Location: Insect Behavior and Biocontrol ResearchTitle: Automated applications of acoustics for stored product insect detection, monitoring, and management
|HAGSTRUM, DAVID - Kansas State University|
|GUO, MIN - Shaanxi Normal University|
|ELIOPOULOS, PANAGIOTIS - University Of Ioannina|
|NJOROGE, ANASTASIA - University Of Florida|
Submitted to: Insects
Publication Type: Peer Reviewed Journal
Publication Acceptance Date: 3/5/2021
Publication Date: 3/19/2021
Citation: Mankin, R.W., Hagstrum, D., Guo, M., Eliopoulos, P., Njoroge, A. 2021. Automated applications of acoustics for stored product insect detection, monitoring, and management. Insects. 12(3):259. https://doi.org/10.3390/insects12030259.
Interpretive Summary: Stored product insects are major contributors to economic losses to stored grains and processed foodstuffs. Scientists at the USDA-ARS Center for Medical, Agricultural, and Veterinary Entomology, Gainesville, FL, Kansas State University, Manhattan, KS, Shaanxi Normal University, Xi'an, China, the University of Thessaly, Larissa Greece, and the University of Florida, Homestead, FL, conducted studies to acoustically detect stored product insects with newly developed automated acoustic sensors, replacing equipment that is no longer commercially available. The results of the study indicate that hidden insect infestations in grain can be detected easily by the new system, and that the information can be incorporated into automated management systems. The future of automated insect acoustic detection systems for stored product insect management is discussed.
Technical Abstract: Acoustic technology provides information difficult to obtain about stored insect behavior, physiology, abundance, and distribution. For example, acoustic detection of immature insects feeding hidden within grain is helpful for accurate monitoring because they can be more abundant than adults and be present in samples without adults. Modern engineering and acoustics have been incorporated into decision support systems for stored product insect management, but with somewhat limited use due to device costs and the skills needed to interpret the data collected. However, inexpensive modern tools may facilitate further incorporation of acoustic technology into the mainstream of pest management and precision agriculture.
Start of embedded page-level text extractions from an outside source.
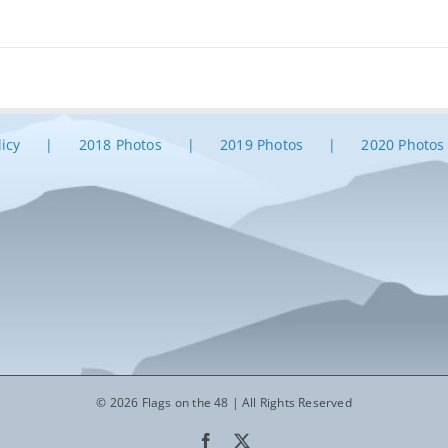
licy
2018 Photos
2019 Photos
2020 Photos
© 2026 Flags on the 48 | All Rights Reserved
Facebook
X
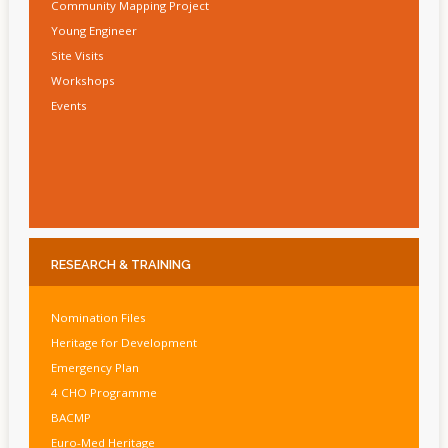
Community Mapping Project
Young Engineer
Site Visits
Workshops
Events
RESEARCH
& TRAINING
Nomination Files
Heritage for Development
Emergency Plan
4 CHO Programme
BACMP
Euro-Med Heritage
One such system was tested herein to describe Sitophilus oryzae (Coleoptera: Curculionidae) adult and larval movement and feeding in stored grain. Development of improved methods to identify sounds of targeted pest insects, distinguishing them from each other and from background noise, is an active area of current research. The most powerful of the new methods may be machine learning. The methods have different strengths and weaknesses depending on types of background noise and signal characteristic of target insect sounds. It is likely that they will facilitate automation of detection and decrease costs of managing stored product insects in the future.